The agreement will end in July, and from 1 August a new directly owned subsidiary will take over wholesale and retail operations, although Look will assist in the handover in terms of stock control, logistics and IT systems. This is expected to be formalised in a contractual relationship between Look and Tory Burch‘s Japanese subsidiary, with Look continuing to handle stock control and transport longer term.
For Tory Burch, the switch to direct operations will give it the level of brand control it needs to move to the next stage of expansion. The ownership of wholesale and retail margins will also give it the financial room to invest in more stand alone stores, and go beyond the current focus on department stores, a shift that is essential to deepen brand awareness and communication in such a competitive market. The greater investment in stores, online and brand marketing is likely to quickly propel the US brand into the ¥10 billion plus grouping of overseas fashion brands.
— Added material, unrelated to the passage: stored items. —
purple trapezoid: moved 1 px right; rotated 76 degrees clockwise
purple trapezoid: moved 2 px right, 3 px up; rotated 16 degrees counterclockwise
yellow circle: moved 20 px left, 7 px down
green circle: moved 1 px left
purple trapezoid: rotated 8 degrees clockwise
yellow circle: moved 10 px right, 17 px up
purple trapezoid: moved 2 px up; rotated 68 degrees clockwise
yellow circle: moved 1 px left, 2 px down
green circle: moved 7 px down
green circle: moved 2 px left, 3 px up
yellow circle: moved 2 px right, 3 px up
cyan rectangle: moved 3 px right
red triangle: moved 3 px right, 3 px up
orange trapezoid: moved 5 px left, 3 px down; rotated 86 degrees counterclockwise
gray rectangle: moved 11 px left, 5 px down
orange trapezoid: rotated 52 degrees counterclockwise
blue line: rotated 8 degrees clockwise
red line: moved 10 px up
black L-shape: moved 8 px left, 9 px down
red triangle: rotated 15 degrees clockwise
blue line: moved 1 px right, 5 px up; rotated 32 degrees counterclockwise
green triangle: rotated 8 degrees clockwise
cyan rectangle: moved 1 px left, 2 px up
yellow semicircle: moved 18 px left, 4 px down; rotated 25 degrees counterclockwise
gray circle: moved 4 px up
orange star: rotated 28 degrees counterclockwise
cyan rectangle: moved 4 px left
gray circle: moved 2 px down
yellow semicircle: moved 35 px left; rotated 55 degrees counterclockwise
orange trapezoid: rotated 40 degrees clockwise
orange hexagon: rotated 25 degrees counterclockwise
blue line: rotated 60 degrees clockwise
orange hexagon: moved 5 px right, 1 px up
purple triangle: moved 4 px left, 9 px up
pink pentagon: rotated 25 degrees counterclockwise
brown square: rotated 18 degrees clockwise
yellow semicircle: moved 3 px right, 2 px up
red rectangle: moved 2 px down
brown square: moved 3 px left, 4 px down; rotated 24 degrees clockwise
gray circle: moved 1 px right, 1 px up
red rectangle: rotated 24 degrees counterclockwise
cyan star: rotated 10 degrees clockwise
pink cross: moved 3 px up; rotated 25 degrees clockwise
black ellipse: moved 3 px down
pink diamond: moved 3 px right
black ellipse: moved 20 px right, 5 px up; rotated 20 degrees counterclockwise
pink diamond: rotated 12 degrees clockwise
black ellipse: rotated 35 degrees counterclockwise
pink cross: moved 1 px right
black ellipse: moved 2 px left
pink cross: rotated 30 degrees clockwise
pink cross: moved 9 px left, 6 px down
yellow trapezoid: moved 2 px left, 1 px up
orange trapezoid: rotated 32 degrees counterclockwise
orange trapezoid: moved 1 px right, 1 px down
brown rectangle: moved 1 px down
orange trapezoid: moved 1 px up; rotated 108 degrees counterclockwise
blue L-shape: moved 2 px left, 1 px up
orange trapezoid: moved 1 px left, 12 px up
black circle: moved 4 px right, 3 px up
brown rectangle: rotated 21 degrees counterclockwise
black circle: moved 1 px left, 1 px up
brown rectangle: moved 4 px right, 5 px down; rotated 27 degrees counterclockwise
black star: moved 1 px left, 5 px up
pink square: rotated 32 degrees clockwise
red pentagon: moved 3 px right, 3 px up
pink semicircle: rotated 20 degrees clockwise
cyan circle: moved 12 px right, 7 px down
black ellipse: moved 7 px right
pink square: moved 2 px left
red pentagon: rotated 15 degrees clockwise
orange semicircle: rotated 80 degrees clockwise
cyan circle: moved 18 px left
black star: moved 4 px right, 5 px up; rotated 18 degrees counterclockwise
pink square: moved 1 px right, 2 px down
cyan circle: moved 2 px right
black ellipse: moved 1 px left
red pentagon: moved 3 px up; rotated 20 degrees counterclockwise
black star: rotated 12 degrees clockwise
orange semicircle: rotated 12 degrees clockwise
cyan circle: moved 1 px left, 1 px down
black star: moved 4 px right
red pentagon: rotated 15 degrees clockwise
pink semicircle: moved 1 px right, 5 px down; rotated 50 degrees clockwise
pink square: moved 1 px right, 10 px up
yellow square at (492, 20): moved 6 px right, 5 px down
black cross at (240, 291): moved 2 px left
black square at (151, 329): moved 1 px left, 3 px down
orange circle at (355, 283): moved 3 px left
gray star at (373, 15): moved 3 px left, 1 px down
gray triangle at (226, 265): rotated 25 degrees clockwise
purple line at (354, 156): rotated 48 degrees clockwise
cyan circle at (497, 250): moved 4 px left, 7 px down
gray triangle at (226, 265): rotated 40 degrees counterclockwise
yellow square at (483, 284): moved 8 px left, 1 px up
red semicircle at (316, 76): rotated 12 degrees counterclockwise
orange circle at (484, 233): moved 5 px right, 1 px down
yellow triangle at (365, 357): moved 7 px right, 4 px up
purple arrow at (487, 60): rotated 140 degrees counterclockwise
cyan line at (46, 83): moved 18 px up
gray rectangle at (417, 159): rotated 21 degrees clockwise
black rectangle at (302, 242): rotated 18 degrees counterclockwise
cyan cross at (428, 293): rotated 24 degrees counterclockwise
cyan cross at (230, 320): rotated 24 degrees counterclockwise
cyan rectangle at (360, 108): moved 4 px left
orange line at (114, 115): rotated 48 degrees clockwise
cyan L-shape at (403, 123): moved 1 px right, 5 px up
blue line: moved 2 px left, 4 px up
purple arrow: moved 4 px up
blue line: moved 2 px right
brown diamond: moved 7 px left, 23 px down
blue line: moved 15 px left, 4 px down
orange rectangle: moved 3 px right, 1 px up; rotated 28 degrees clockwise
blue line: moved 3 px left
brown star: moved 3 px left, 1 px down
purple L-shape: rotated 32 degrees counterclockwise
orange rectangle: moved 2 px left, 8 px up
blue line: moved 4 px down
The deal is a blow for Look. Tory Burch‘s Japanese sales of nearly ¥7 billion account for close to 15% of Look‘s turnover – Look itself saw sales of ¥45 billion for FY2014. The good news is that Look now has a strong portfolio of brands and continues to sign more, partly because the deal with Tory Burch in 2009 helped transform the fortunes of the Mitsubishi-backed distributor. The US brand‘s immediate success helped Look shuffle off its image as a decaying wholesaler formerly owned by the even more beleaguered Renown, into a modern distribution business with a dynamic portfolio and a willingness to invest in retail – store investment being a key differentiator from more traditional distributors like Misaki Shoji and Aoi. As a result sales have grown by ¥10 billion from ¥36 billion three years ago and matching its sales in 2000, the year before it lost the contract to distribute Marc Jacobs.
In the last three years, Look has signed brands such as Alice + Olivia, Repetto, Deux Leux, La Perla and Vince Camuto to add to existing brands, Il Bison, A.P.C., Paul & Joe and Marimekko. While the lost turnover from Tory Burch will take time to recover, this solid portfolio, the backing of Mitsubishi Shoji, and new brands, all should provide strong foundations for a recovery.